*** EXTRACTED DATA Section Begins ***

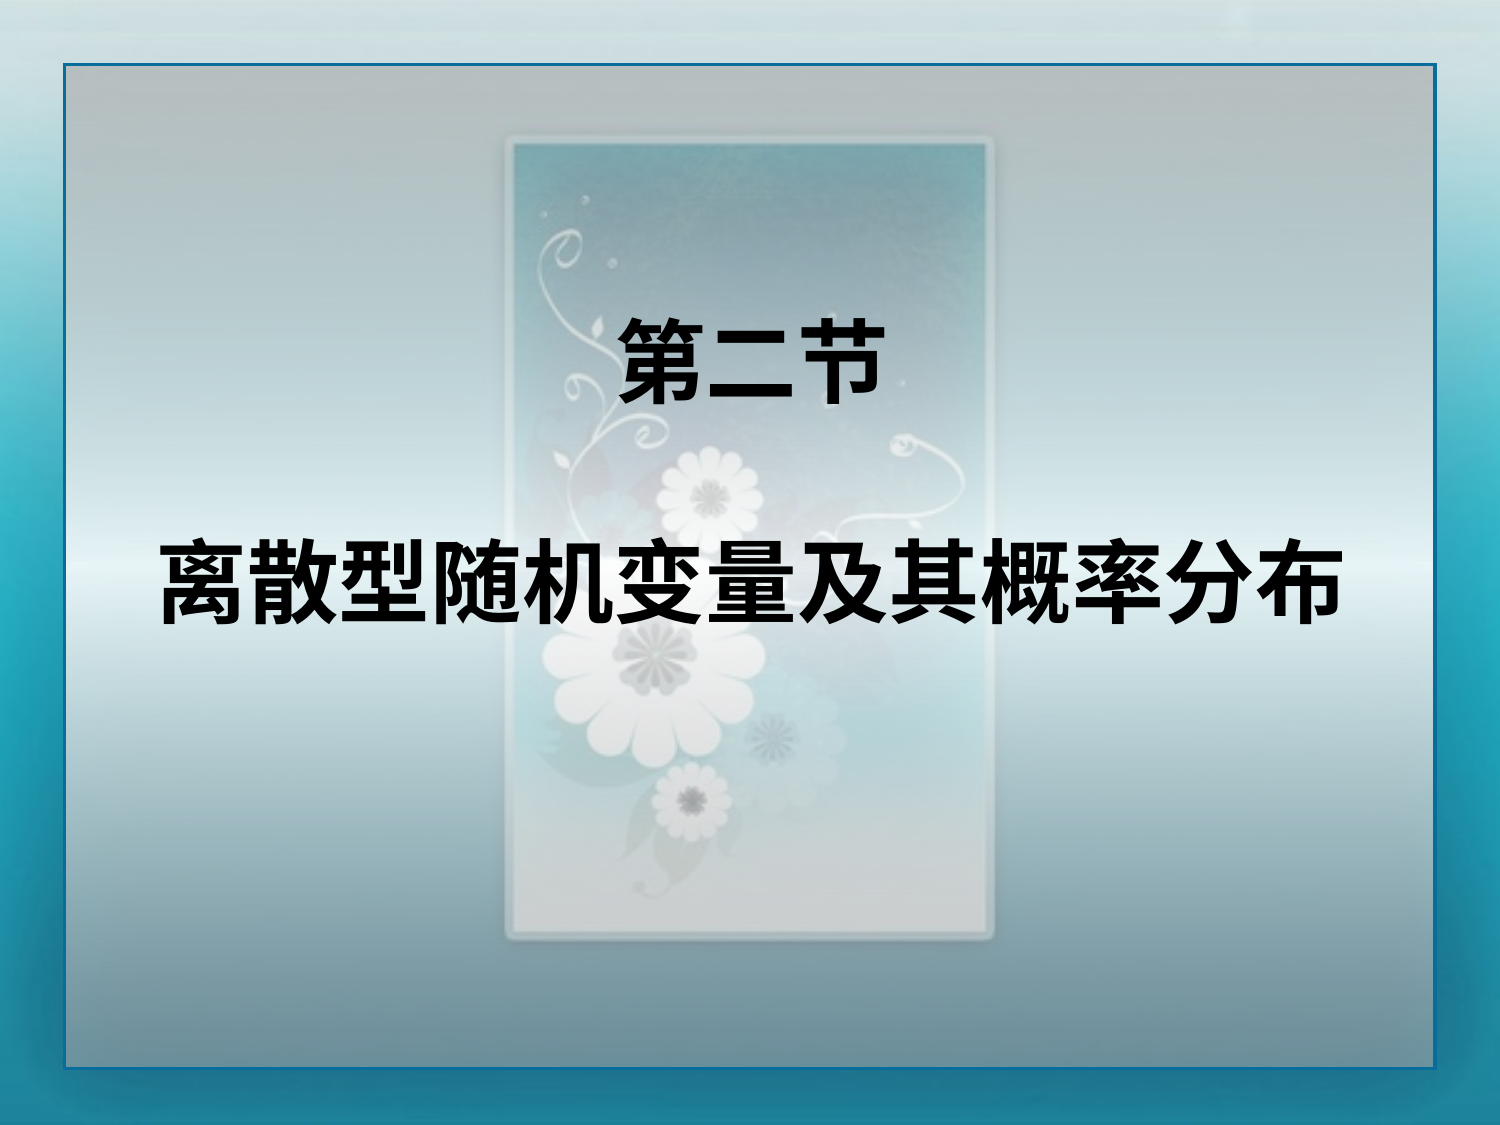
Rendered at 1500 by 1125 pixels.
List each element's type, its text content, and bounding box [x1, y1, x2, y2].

text_box [1353, 1003, 1438, 1088]
title 第二节 离散型随机变量及其概率分布 [76, 296, 1427, 642]
picture [0, 0, 1500, 1125]
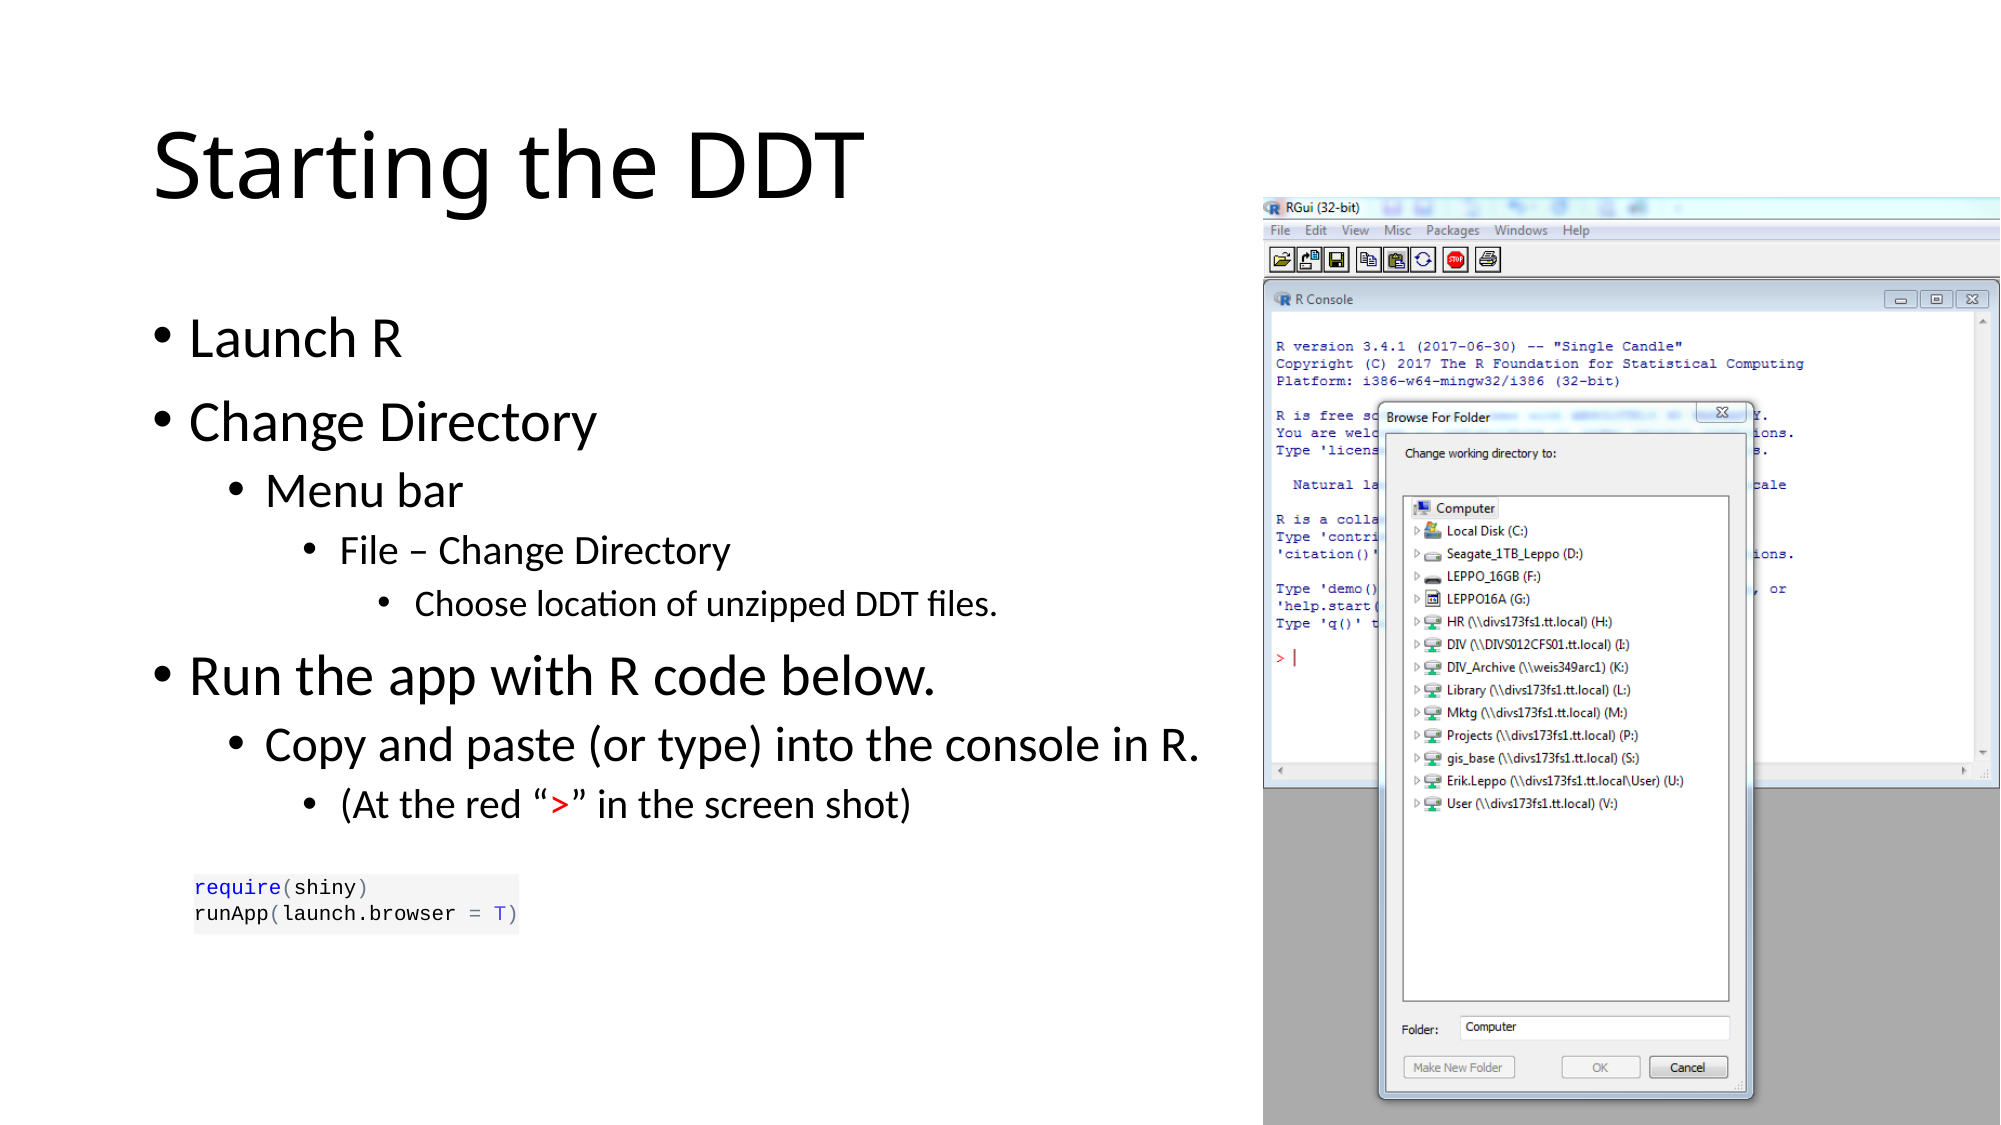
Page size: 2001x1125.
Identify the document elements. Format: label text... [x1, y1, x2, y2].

picture [1263, 197, 2000, 1125]
list Launch R Change Directory Menu bar File – Change Directory Choose location of unzipped DDT files. Run the app with R code below. Copy and paste (or type) into the console in R. (At the red “>” in the screen shot) [137, 299, 1263, 1014]
title Starting the DDT [137, 59, 1863, 278]
text_box require(shiny) runApp(launch.browser = T) [193, 874, 520, 935]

*** EXTRACTED DATA Section Ends ***

*TASK DIRECTIONS*:
Return all the material exactly, pictures excluded.

*RESULT*:
Rendered at 1500 by 1125 pixels.
List each element's type, its text content, and bounding box [x1, y1, x2, y2].

text_box [1353, 1003, 1438, 1088]
title 第二节 离散型随机变量及其概率分布 [76, 296, 1427, 642]
picture [0, 0, 1500, 1125]
Page size: 2001x1125.
Identify the document elements. Format: label text... [x1, y1, x2, y2].

picture [1263, 197, 2000, 1125]
list Launch R Change Directory Menu bar File – Change Directory Choose location of unzipped DDT files. Run the app with R code below. Copy and paste (or type) into the console in R. (At the red “>” in the screen shot) [137, 299, 1263, 1014]
title Starting the DDT [137, 59, 1863, 278]
text_box require(shiny) runApp(launch.browser = T) [193, 874, 520, 935]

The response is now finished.